### TEXTE FOURNI
-=-=-

Editorial - Avril 2014 - n° 174
PHUC LEHOANG - BAHRAM BODAGHI / DHU Vision et Handicaps, Service d’Ophtalmologie, CHU Pitié-SalpêtrièreLes uvéites peuvent se compliquer de glaucome dans près de 10% des cas.
Le glaucome « inflammatoire » ou « uvéïtique » est une complication grave. Il représente l’un des glaucomes secondaires le plus difficile à prendre en charge en raison de la complexité des mécanismes qui en sont à l’origine. Les nécessités pour faire régresser l’inflammation intra-oculaire sont souvent en contradiction avec l’obtention d’un bon équilibre de la pression intra-oculaire. Ceci est particulièrement vrai pour la corticothérapie (qu’elle soit topique, péri-bulbaire ou systémique) : il existe une balance difficile à déterminer entre d’une part une corticothérapie suffisamment efficace sur l’inflammation mais entraînant un glaucome cortisonique et d’autre part une corticothérapie ne générant pas d’hypertonie mais insuffisamment active pour contrôler correctement l’inflammation intra-oculaire ; un traitement insuffisant de l’inflammation peut entraîner, à court ou moyen terme, une hypertonie oculaire due aux lésions inflammatoires des voies d’écoulement de l’humeur aqueuse. En effet, l’inflammation torpide persistante peut se solder par des complications d’apparition insidieuse responsables d’une hypertonie secondaire (synéchies irido-cristalliniennes, synéchies antérieures périphériques, goniosynéchies, encrassement des voies d’évacuation par une humeur aqueuse pathologique trop riche en protéines et en débris).
En dehors des phénomènes mécaniques, il faut savoir qu’un ralentissement du flux de l’humeur aqueuse lié à une inflammation chronique du corps ciliaire entraîne par lui-même une altération des cellules du trabéculum avec comme conséquence une augmentation de la résistance à l’écoulement.
En règle générale, l’hypertonie oculaire associée à une inflammation intra-oculaire impose une utilisation adaptée et mesurée des corticoïdes avec une évaluation régulière des doses nécessaires et suffisantes pour éviter l’apparition d’une hypertonie cortisonique.
La survenue d’un glaucome cortisonique gêne la prise en charge des uvéites, en particulier des uvéites chroniques ; elle justifie souvent soit l’adjonction de traitements immunorégulateurs permettant une épargne cortisonique, soit une intervention chirurgicale anti-glaucomateuse pour permettre l’administration prolongée de corticoïdes locaux et/ou généraux.
Les principaux facteurs favorisants l’apparition d’une hypertonie au cours des uvéites sont :
• le siège antérieur de l’inflammation ;
Uvéites Antérieures (67%) > Uvéites Postérieures (13%) > Uvéites Intermédiaires (4%)
• l’âge
• la chronicité de l’inflammation
• la sévérité de l’uvéite
• la susceptibilité au glaucome cortisonique
• les antécédents de glaucome primitif à angle ouvert
Les principales étiologies sont :
• les uvéites herpétiques : 22% des cas
• la cyclite hétérochromique de Fuchs : 19 % des cas
• les uvéites de l’Arthrite Juvénile Idiopathique : 16% des cas
• la syphilis : 14% des cas
• la sarcoïdose : 12% des cas
A part, il faut souligner l’extrême sévérité des glaucomes associés aux uvéites de l’enfant compliquant l’Arthrite Juvénile Idiopathique (AJI) dont les complications pressionnelles sont particulièrement difficiles à traiter. Dans ces cas, à une fréquente hypotonie initiale (due à une inflammation torpide mal contrôlée) succède une hypertonie souvent rebelle dont le traitement reste très ardu ; le traitement de cette hypertonie est difficile à doser ; trop efficace, il peut paradoxalement conduire à une phtise oculaire par défaut de secrétion correcte et suffisante d’humeur aqueuse.
Vous découvrirez dans ce dossier de Réflexions Ophtalmologiques les principaux diagnostics étiologiques et pièges à éviter dans la prise en charge du glaucome uvéïtique.

-=-=-

### CONSIGNE
Répondez brièvement à ces questions sur l'éditorial :
1. Dans quelle proportion approximative des cas les uvéites peuvent-elles se compliquer de glaucome ?
2. Quelle étiologie principale représente 19 % des cas ?
3. Dans les uvéites de l'enfant compliquant l'Arthrite Juvénile Idiopathique, à quoi un traitement trop efficace de l'hypertonie peut-il conduire ?
Les enregistrements qui suivent proviennent d'une autre source.

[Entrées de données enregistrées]
-=-=-

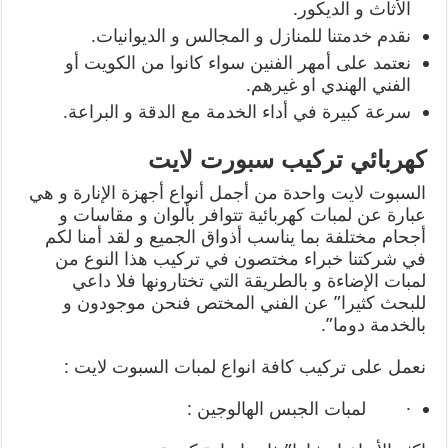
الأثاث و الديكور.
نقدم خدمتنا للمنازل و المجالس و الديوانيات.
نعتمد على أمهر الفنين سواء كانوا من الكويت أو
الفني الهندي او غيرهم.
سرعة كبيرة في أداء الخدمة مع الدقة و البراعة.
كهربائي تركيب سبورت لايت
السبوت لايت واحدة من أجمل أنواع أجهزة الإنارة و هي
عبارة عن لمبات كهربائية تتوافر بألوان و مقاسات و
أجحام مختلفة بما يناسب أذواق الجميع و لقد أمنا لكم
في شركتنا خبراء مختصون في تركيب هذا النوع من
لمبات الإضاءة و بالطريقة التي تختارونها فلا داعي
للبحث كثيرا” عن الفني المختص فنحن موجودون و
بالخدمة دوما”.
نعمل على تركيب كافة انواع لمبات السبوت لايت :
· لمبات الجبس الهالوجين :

-=-=-

### RÉPONSE
1. Dans près de 10 % des cas.
2. La cyclite hétérochromique de Fuchs.
3. À une phtise oculaire, par défaut de sécrétion correcte et suffisante d'humeur aqueuse.